__Tasks to perform__:
[A] In the letter about student-athletes, whom does the writer quote as saying that the problem is moral rather than educational?
[B] Extend the letter about student-athletes by picking up after its final sentence.

THE SHAM AND THE SHAME
Sir:
SPORTS ILLUSTRATED and John Underwood have given the sports-loving people of this country a true challenge for the decade of the '80s (Special Report: The Writing Is on the Wall, May 19). Parents, students, educators, coaches and administrators must join together to put an end to the notion that a student-athlete's best interest is served when he is "taken care of" so that he can remain "eligible" and move to the next level of competition. The true strength of a society is measured by how it educates its children, or as Dr. Ewald B. Nyquist of Pace University says, the problem is moral, "not educational, not economic or fiscal, not social—but moral. And what is morally wrong can never be educationally right."

Concerned people like Chick Sherrer of Athletes For Better Education, Dr. Harry Edwards of the University of California at Berkeley, Father Thomas A. James of Los Angeles' Verbum Dei High School and others who share their vision of correcting decades of neglect of the student-athlete need the total support of everyone involved with sports and education.

__Recorded information__:
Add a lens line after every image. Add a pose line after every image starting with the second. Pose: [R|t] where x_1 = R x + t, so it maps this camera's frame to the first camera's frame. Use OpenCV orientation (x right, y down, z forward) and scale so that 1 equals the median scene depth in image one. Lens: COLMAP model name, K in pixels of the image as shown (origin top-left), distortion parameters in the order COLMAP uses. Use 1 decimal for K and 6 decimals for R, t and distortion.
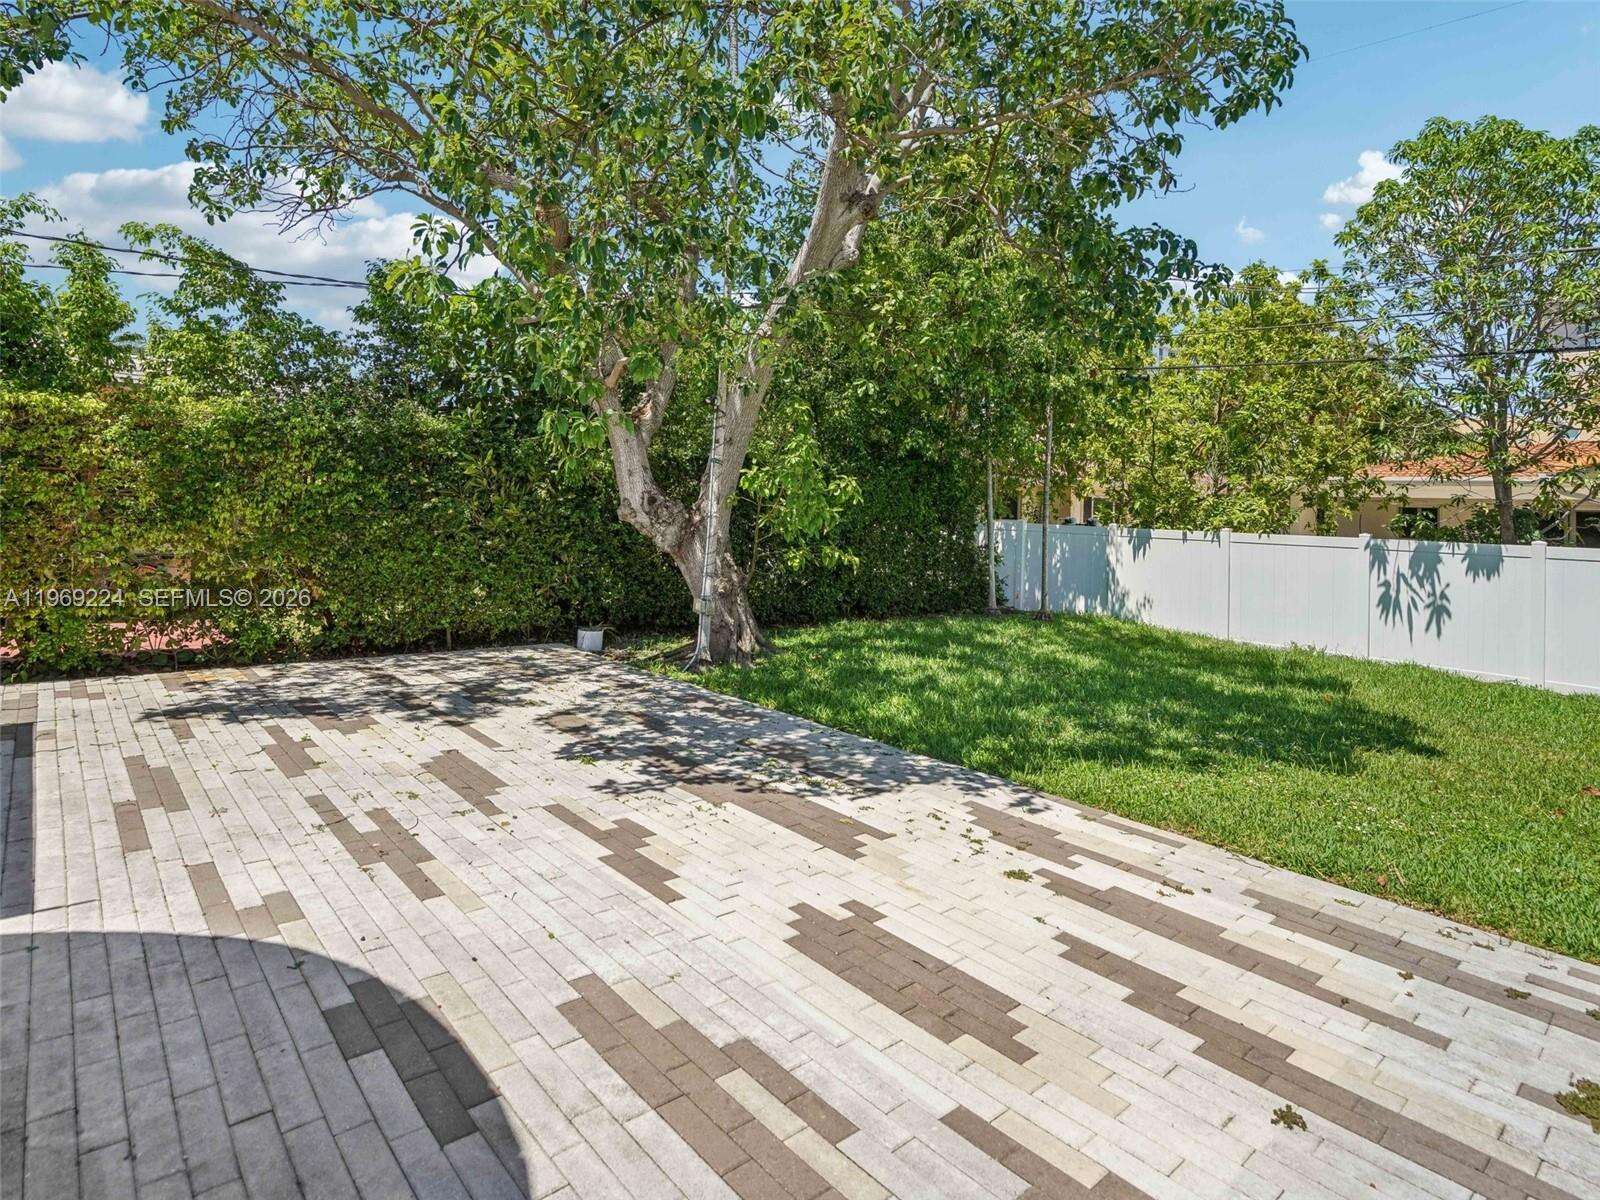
lens RADIAL K [[822.4, 0, 800.6], [0, 822.4, 589.5], [0, 0, 1]] dist [-0.005630, 0.003284]
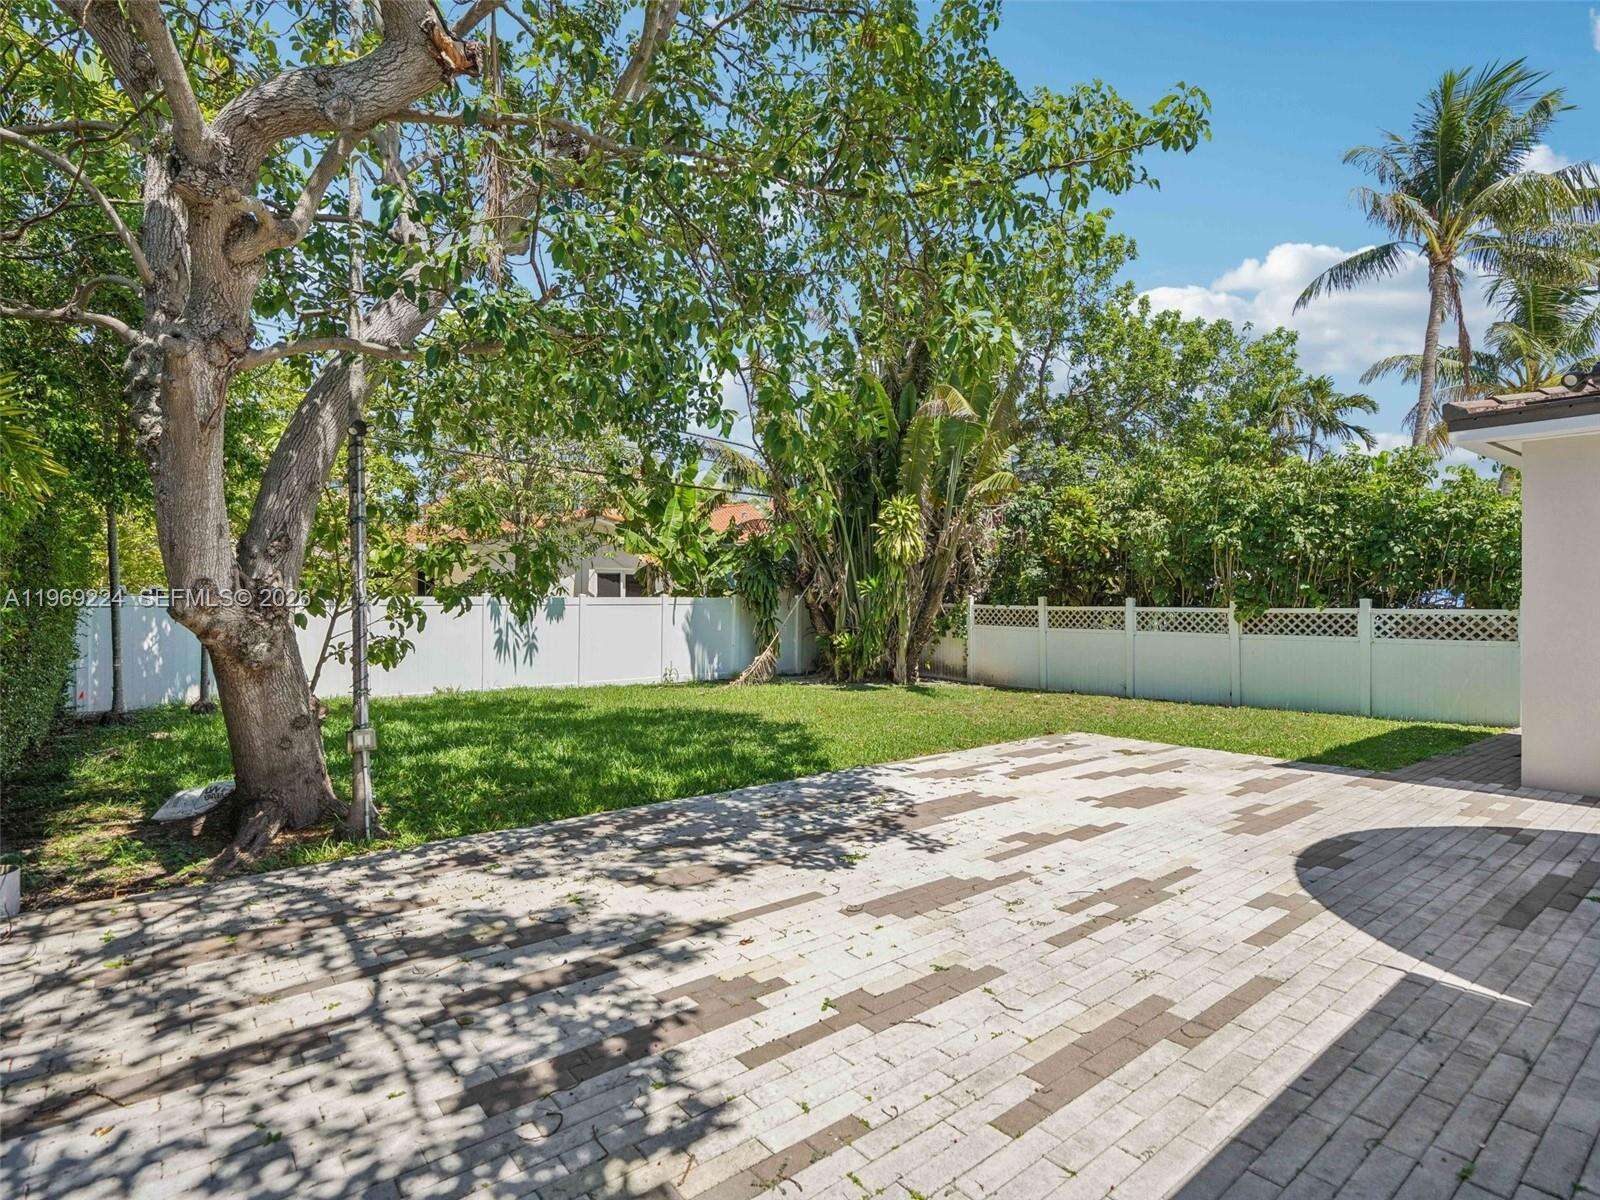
lens RADIAL K [[822.4, 0, 800.6], [0, 822.4, 589.5], [0, 0, 1]] dist [-0.005630, 0.003284]
pose [[0.056800, -0.023938, 0.998099, -1.776156], [0.089788, 0.995784, 0.018773, -0.174640], [-0.994340, 0.088551, 0.058710, 1.464984]]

__Your written answers__:
[A] Dr. Ewald B. Nyquist of Pace University.

[B]
RICHARD C. KOSIK
Co-Director
City Streets, Education for Life Inc.
New York City

Sir:
John Underwood's article was fantastic, but the best part came from Verbum Dei High's Father Thomas A. James. I remember the special treatment given to many of the athletes when I attended high school. Those young men were never made to see the importance of studying or listening in class. When, as last-quarter seniors, they finally did realize that they were not going to be the next O.J. Simpson or Earl Monroe, it was too late.
STEVE C. JONES
Athens, Ga.

Sir:
After reading John Underwood's article, I will no longer laugh at pro rookies who mumble and fumble through TV interviews. I guess it's not their fault.
JAMES THEOKAS
Lowell, Mass.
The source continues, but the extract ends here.